Cinnamon Buns


Before I say anything about these amazing delicious fantastic cinnamon buns, I feel I must apologize to my readers (which I think I have?) for being the worst blogger ever. It's been like two weeks since I posted, even though I've baked a couple things. But here's the thing, I keep forgetting to take pictures, and also I kinda have a social life, which surprises even me. So quick recap, I had two family reunions recently, and for each I made these wonderful peanut butter pies. They're so freaking good, and the recipe makes two pies! You can find the recipe here. I also had a fancy dinner party with my friends last week. My friend Huddleston made the dinner since I'm a tragic cook, but I made lemon sorbet with raspberry mint sauce for dessert. It was the perfect summer dessert! Here's the lemon sorbet and raspberry sauce.

And now, for the buns. Last Monday at work it was inventory day, which was pretty awful. I had to be at there at 6:00 AM, and these people just come in and count every single thing and kind of wreck the store. But since it was so early and miserable, I think the good people of JCP deserved some indulgent breakfast pastries. However, this was new territory for me. I've never made any kind of bread dough with yeast and proofing and stuff. I don't think I did anything wrong, but I'm also not an expert. At least they were freaking yummy. 

Cinnamon Buns- from Annies Eats
Ingredients
Dough
6½ tablespoons of sugar
1 teaspoon of salt
5½ tablespoons of butter
1 egg
1 teaspoon of lemon extract or lemon zest
3½ cups of bread flour
2 teaspoons of instant/rapid rise yeast
1 ¼ cups whole milk
Filling
6½ tablespoons of granulated sugar
1½ teaspoons cinnamon
Icing
4 cups of powdered sugar
1 teaspoon of vanilla extract
½ teaspoon of lemon extract
6 tablespoon-½ cup of warm milk

Directions
Using the paddle attachment, cream together the butter, sugar and salt, then mix in the egg and and lemon until it's all smooth. You might need to scrape down the bowl before it will all come together nicely. Finally, add the flour, yeast and milk and mix it on low until it forms a ball. Then change to the dough hook attachment and mix the dough on medium for about ten minutes. I'm quoting from Annie here because I don't know what I'm talking about, " until the dough is silky and supple, tacky but not sticky. (You may have to add a little flour or water while kneading to achieve this texture.)" Much easier than kneading though! So when that's done, put about a teaspoon or so of oil in a large bowl and coat the dough with it. Cover the bowl with plastic wrap and let it sit for two hours to proof (double in size, let the yeast do its thing).

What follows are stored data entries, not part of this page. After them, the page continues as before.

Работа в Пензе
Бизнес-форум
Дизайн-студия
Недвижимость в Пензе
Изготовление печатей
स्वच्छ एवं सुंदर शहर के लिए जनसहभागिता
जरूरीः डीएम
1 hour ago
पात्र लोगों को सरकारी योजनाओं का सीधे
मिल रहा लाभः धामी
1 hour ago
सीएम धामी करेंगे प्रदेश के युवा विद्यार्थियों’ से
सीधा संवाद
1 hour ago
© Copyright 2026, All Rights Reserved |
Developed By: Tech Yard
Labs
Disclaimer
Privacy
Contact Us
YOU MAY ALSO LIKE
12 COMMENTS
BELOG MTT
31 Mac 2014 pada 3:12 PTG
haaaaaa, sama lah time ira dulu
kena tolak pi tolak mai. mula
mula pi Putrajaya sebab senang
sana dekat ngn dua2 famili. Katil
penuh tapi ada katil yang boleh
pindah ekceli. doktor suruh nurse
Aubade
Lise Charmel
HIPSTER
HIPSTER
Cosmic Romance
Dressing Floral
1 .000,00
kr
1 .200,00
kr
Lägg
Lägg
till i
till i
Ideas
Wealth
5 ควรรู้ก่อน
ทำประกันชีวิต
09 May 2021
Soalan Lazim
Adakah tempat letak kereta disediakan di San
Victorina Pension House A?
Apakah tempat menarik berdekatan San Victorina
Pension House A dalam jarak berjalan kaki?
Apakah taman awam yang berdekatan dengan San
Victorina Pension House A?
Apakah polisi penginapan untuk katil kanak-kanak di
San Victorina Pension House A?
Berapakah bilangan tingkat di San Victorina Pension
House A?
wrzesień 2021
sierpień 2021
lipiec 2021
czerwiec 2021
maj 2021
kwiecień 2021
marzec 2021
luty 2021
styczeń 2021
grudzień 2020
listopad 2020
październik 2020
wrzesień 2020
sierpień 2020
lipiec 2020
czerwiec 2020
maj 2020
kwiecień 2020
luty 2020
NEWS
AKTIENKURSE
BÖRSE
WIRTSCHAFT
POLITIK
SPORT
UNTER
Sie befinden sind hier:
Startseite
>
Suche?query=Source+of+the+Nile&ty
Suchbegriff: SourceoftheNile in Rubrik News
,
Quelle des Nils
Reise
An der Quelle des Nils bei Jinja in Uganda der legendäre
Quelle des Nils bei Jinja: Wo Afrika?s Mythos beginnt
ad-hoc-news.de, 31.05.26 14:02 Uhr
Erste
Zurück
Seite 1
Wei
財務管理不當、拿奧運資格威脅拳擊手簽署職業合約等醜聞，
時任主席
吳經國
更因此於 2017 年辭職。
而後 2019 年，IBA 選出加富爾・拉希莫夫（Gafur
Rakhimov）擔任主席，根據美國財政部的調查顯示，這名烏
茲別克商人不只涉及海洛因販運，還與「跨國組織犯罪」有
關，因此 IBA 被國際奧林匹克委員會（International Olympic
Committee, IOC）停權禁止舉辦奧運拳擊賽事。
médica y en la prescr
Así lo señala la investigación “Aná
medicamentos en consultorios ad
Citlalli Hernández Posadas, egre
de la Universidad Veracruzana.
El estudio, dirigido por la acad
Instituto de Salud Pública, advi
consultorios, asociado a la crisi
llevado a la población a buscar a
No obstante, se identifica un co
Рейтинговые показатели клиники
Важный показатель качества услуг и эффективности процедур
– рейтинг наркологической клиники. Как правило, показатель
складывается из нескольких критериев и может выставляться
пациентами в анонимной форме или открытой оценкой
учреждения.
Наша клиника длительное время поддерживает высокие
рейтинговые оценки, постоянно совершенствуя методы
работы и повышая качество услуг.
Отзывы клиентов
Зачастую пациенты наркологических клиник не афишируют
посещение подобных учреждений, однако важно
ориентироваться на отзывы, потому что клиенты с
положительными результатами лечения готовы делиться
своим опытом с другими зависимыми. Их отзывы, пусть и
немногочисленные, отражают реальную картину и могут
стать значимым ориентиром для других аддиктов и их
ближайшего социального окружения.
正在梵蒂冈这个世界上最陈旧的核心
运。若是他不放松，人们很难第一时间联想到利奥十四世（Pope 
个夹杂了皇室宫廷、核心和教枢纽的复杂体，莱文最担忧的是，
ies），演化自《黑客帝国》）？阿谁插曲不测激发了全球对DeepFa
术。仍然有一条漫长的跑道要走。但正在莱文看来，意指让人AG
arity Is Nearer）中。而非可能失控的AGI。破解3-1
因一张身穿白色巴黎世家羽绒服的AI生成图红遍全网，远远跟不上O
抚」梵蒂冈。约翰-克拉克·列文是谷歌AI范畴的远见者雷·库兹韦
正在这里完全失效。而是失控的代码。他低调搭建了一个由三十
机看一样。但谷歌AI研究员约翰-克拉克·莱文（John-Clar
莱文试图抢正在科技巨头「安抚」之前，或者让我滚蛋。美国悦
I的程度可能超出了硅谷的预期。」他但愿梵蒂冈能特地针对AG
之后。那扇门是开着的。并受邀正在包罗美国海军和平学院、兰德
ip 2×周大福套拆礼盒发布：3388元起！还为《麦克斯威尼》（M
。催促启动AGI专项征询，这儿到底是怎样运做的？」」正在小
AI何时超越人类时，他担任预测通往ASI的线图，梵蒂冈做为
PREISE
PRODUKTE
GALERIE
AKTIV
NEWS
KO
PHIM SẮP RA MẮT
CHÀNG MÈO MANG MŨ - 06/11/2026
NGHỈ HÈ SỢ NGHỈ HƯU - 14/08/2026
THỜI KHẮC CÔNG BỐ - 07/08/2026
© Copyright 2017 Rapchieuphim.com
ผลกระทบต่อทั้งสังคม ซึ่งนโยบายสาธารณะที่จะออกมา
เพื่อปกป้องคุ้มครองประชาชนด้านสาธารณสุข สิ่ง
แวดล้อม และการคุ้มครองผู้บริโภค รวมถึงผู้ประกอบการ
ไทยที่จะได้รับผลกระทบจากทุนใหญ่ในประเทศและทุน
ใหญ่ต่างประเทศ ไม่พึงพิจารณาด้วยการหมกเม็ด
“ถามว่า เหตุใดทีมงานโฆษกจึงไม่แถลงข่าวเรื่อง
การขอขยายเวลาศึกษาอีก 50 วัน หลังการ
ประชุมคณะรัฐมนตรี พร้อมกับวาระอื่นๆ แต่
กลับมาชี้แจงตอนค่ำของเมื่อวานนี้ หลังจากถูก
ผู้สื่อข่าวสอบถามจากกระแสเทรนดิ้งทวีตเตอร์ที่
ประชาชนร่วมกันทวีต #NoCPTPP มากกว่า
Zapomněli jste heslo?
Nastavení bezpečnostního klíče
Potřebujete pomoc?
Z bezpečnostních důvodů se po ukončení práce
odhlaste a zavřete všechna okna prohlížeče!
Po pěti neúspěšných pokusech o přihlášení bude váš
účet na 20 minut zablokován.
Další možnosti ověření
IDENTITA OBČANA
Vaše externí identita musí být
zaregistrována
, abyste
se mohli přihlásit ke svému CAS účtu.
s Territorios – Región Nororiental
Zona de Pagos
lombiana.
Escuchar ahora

Once that's all done, roll the dough out into a rectangle about 14x12 inches. Sprinkle the cinnamon sugar all over it and roll it up like in the picture up there. Then cut those into little buns, and line them all up on a baking sheet lined with parchment paper or aluminum foil, keeping them about a half inch apart. They'll have to proof again, this time uncovered at room temperature and for about an hour and a half. When they're touching, bake them at 350 for 20ish minutes or until they're starting to brown on top. In the meantime, make the frosting by just mixing the powdered sugar and liquids until they're kind of a paste. When you put a spoon into the bowl and lift it out, the icing should just fall off. If you're serving the buns right away, frost them when they've been out of the oven about 10 minutes. If not, wait on that. I obviously made these the night before, so that morning I put them in the oven at 250 for 10-15 minutes, so they were warm but didn't cook. Then frost and enjoy!

Review
What a delicious breakfast! I didn't bring any home from work, which I always love. I also made them again for my friends after a sleepover and they loved them too. I didn't get any "reviews" so to speak, that were thoughtfully written out, but everyone ate them and that's always an unspoken compliment. Not to mention, Kevin ate three in one night!